EDITOR'S NOTE: This post was updated at 1:51 p.m. Feb. 9.
In response to my post below (beginning with "In last week's ..."), I received a link to a Jan. 25 Salon article by writer Francis Lam, titled "Restaurant critics stare into the abyss: With Yelp and an infinite number of food blogs, do you care what the professionals have to say?"
It makes for another great read on the subject of critiquing restaurants in a glutted market.
I agree with James Beard Foundation vice president Mitchell Davis, who argues that the "overwhelming amount of information of unknowable origin available online" does make "opinions expressed in traditional reviews written with an adherence to journalistic ethics seem more trustworthy."
In last week's Indy Bites Guide, I offered you this brief rundown of general criteria we use when heading out for food reviews, in hopes that readers will post more of their own restaurant reviews on our Web site.
Yesterday, our copy editor, Kirsten Akens, sent me a Columbia Journalism Review article titled "Everyone Eats ... But that doesn't make you a restaurant critic."
I thought I'd pass it along for those who intend to start dishing opinions, or just for those who'll eat up just about anything on the subject. It goes way more in depth than I previously had the space to and looks back at the history of the modern American review, credited to New York Times critic Craig Claiborne.
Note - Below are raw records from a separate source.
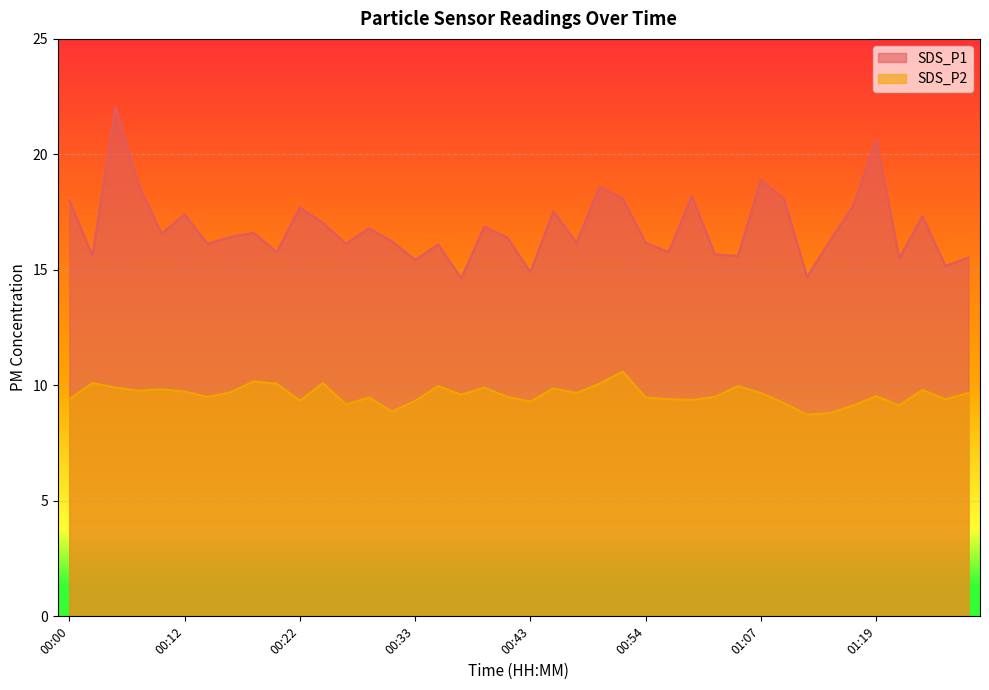

What is the sum of the SDS_P2 values at 01:01 and 00:57?

18.9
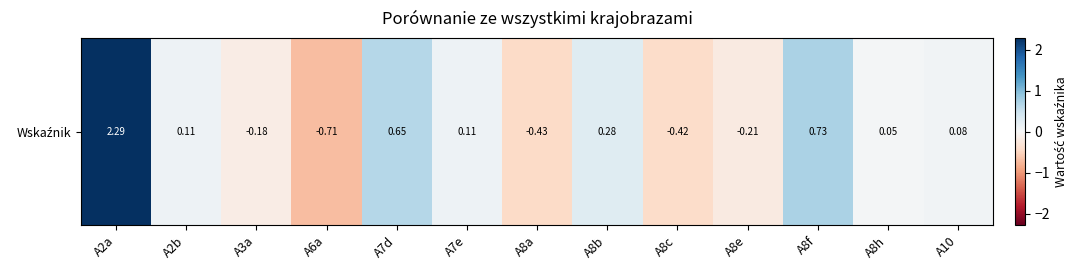

What is the difference between the second highest and minimum values?

1.4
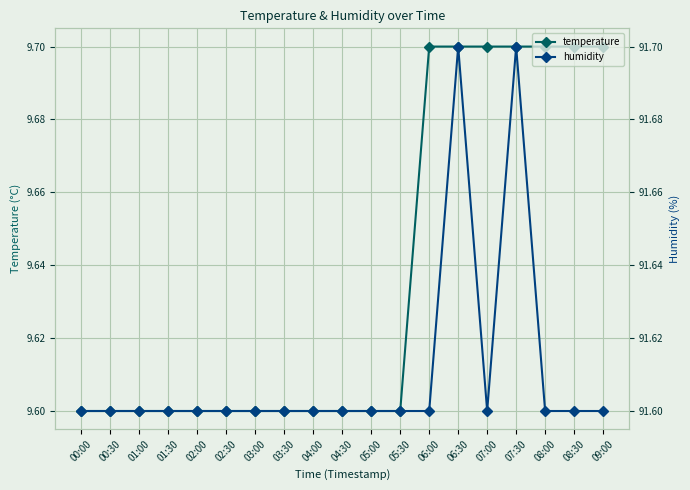

Which series has the largest total across all categories?

humidity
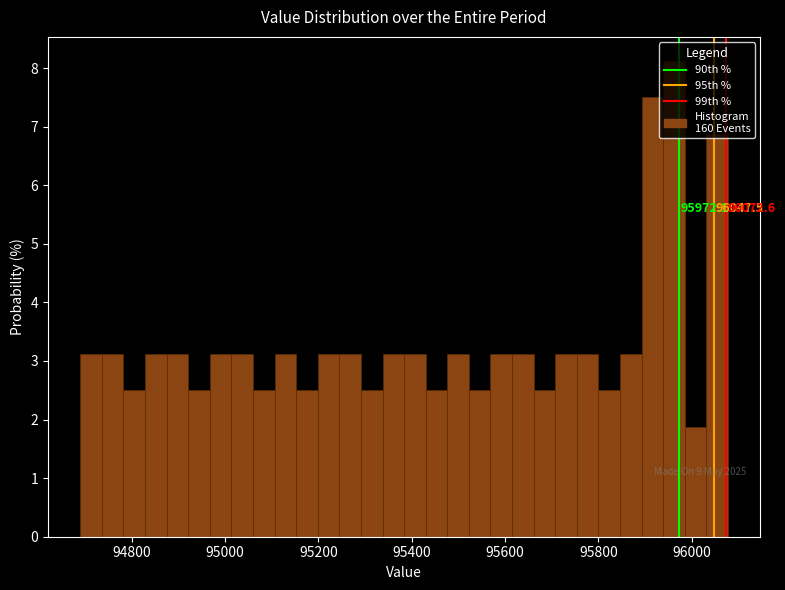

Around what value on the x-axis is the tallest bar? Give the approximate position of its centre, as read against the axis.

95960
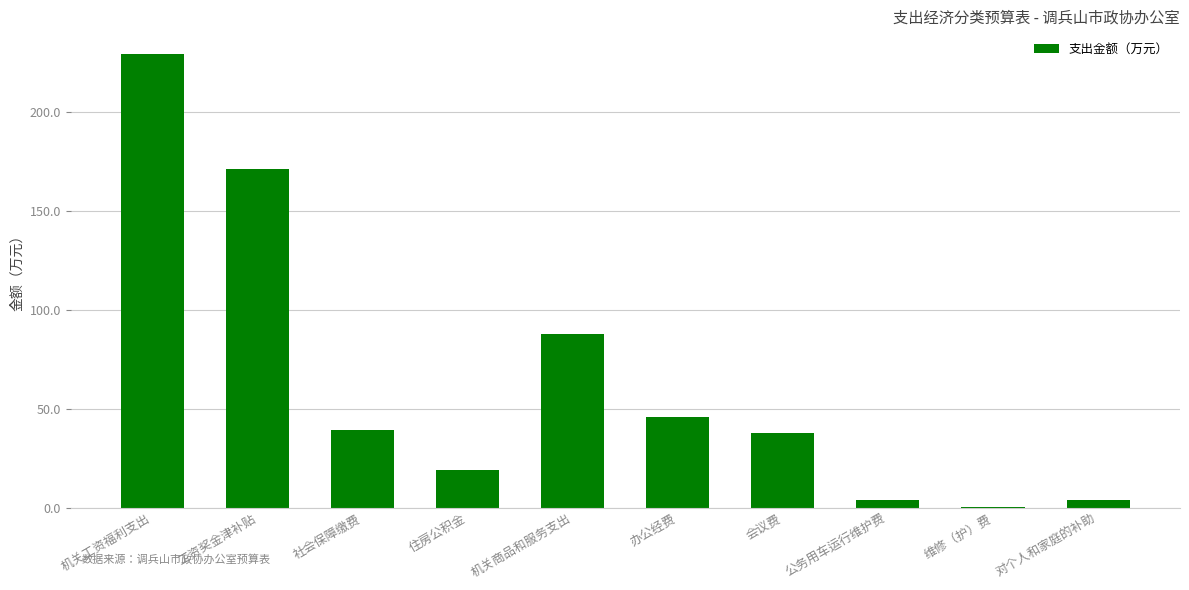

What is the change in value from 住房公积金 to 办公经费?

+26.7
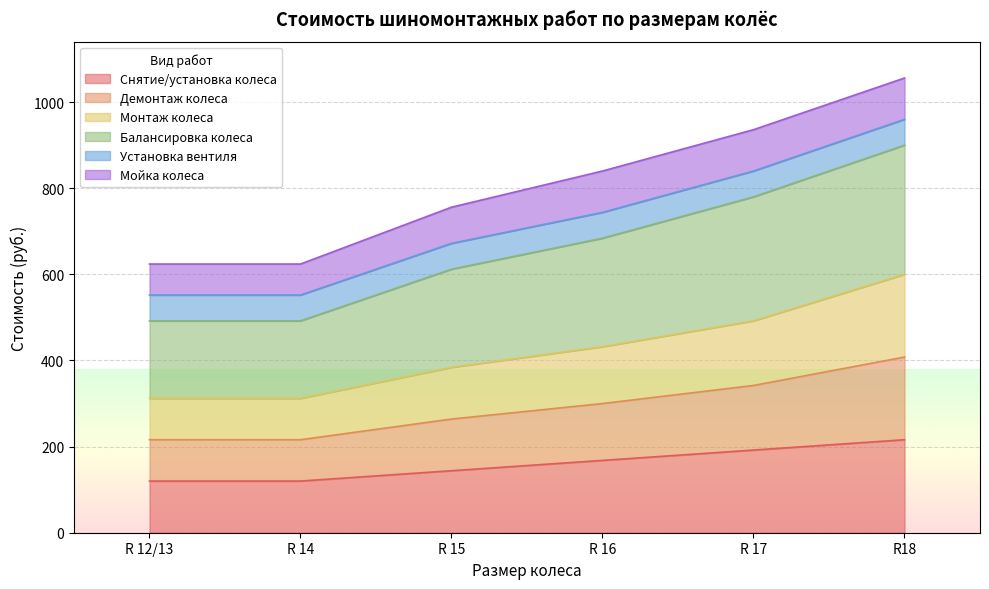

Rank the categories by Монтаж колеса value from lowest to highest.

R 12/13, R 14, R 15, R 16, R 17, R18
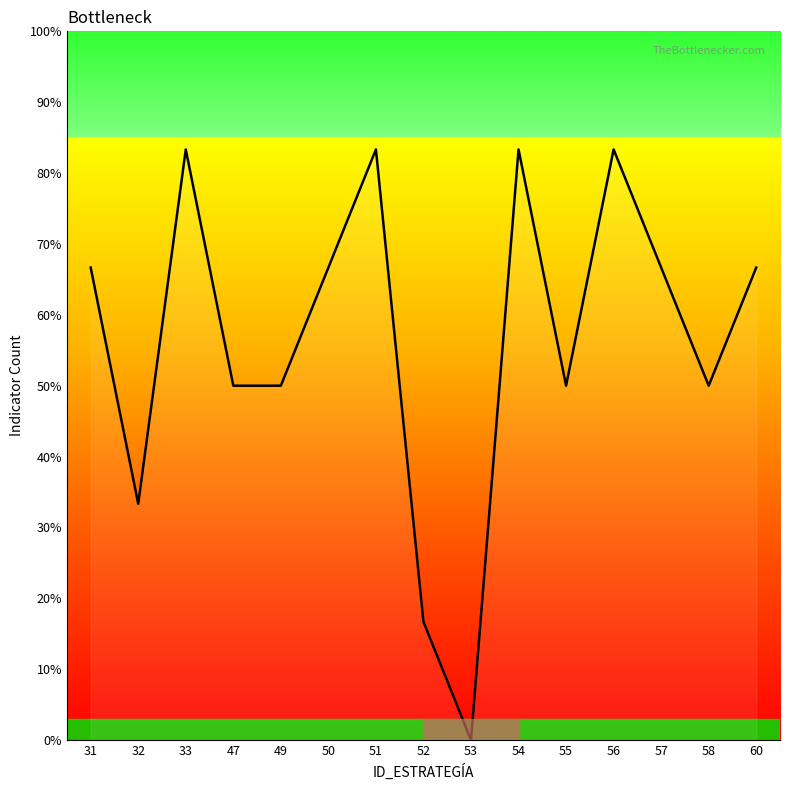

What is the ratio of the value at 58 to the value at 32?

1.5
There were several passages by author Robert Sietsema that I found myself wanting to highlight (thankfully, I've kicked my expensive habit of drawing on my computer monitor), but if you read nothing else, I recommend skipping to the bottom for Sietsema's artful conclusion:
More than ever, diners could use a reliable critical guide. But where once there were a few dependable voices who reviewed restaurants based on a common set of professional standards and strategies, there is now a digital free-for-all. As with many things on the Web, this profusion of voices is often touted as a wondrous blow for democracy, a long-overdue rising up of the masses against the elitist overlords of the culinary realm. Thus the runaway popularity of sites like Chowhound and Yelp, which publishes city-specific reviews by anyone who cares to weigh in on everything from restaurants to churches, and whose motto is “Real People. Real Reviews.” I’m all for everyone having his or her say, but when it comes to cultural criticism there is a strong case to be made for professionalism and expertise. As the eminent film critic Richard Schickel wrote in 2007, in response to a New York Times article on the decline of professional book-reviewing and the rise of review-bloggers: “Criticism—and its humble cousin, reviewing—is not a democratic activity. It is, or should be, an elite enterprise, ideally undertaken by individuals who bring something to the party beyond their hasty, instinctive opinions . . . . It is work that requires disciplined taste, historical and theoretical knowledge and a fairly deep sense of the author’s (or filmmaker’s or painter’s) entire body of work, among other qualities.”
Craig Claiborne, and those who followed him, lifted the restaurant review out of the realm of marketing and made it a public service—a job defined by professional standards and expertise. Today, despite whatever benefits come with the every-man-a-critic ethos, we are in danger of losing that public service.
Other key aspects missing from my cursory critic's criteria rundown: the issues of anonymity, freebies and general conflict of interest, all of which are covered in Sietsema's piece.